The Commission released the report of the Task Force in July. The report outlined the Task Force's findings about the life settlements market and recommended that the Commission consider certain actions to improve market practices and regulatory oversight. Among other things, the staff recommended that the Commission consider recommending to Congress that it amend the statutory definition of "security" to expressly include life settlements. The staff noted that the uncertain status of life settlements under the federal securities laws has left participants in the majority of the life settlements market without federal law protections against excessive commissions, unsuitable recommendations, or failures by settlement brokers or providers to obtain the best price for a policyholder selling a contract.
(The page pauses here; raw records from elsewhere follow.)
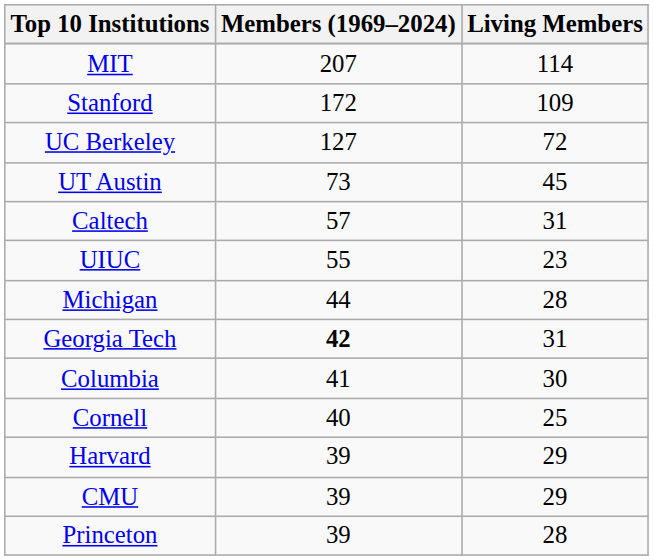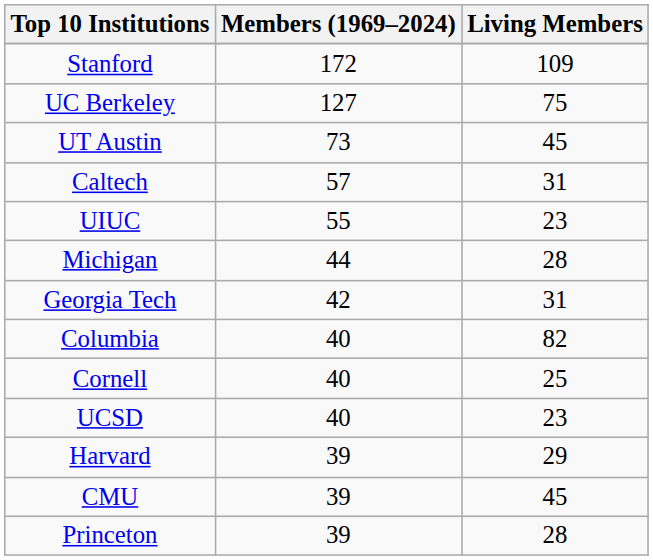- row: MIT | 207 | 114
UC Berkeley | Living Members: 72 -> 75
Georgia Tech | Members (1969–2024): bold -> normal
Columbia | Members (1969–2024): 41 -> 40
Columbia | Living Members: 30 -> 82
+ row: UCSD | 40 | 23
CMU | Living Members: 29 -> 45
In the report, the Task Force stated its belief that including life settlements within the definition of security would bring clarity to the status of life settlements under the federal securities laws and provide a more consistent treatment for life settlements under both federal and state securities laws. The amendment would bring intermediaries in the life settlement market within the regulatory framework of the SEC and FINRA, subjecting them to regulatory requirements designed to protect investors from abusive practices and to promote business conduct that facilitates fair, orderly and efficient markets. Moreover, it would give the SEC clear authority to police the life settlements market, which could lead to early detection of abuses and help deter fraud. With respect to the Investment Company Act, if the definition of security is amended to include life settlements, a pool of life settlements issuing interests in the pool would be an investment company, unless it falls within an exemption, and investors in the pool would benefit from the comprehensive federal regulatory framework the Act establishes for investment companies.
In conclusion, let me again stress the importance of your active involvement in the regulatory process. During my time at the Commission I have been struck by the value of thoughtful and practical input from industry participants on various matters. One notable example of this was our experience with the summary prospectus, and I am hopeful for an equally fruitful dialogue on the challenge of streamlined disclosure for variable annuities. This is not a new message, but it bears repeating: your input, including your comments on Commission proposals, is a necessary and very important part of the regulatory process. The Commission and staff take them very seriously. The importance of retirement investment and income planning to the security of so many in this country, I think, makes your involvement in what we do at the Commission that much more critical.
I thank you for listening this morning and I hope we cross paths again soon.
1 The Securities and Exchange Commission disclaims responsibility for any private publication or statement of any SEC employee or Commissioner. This speech expresses the author's views and does not necessarily reflect those of the Commission, the Commissioners, or other members of the staff.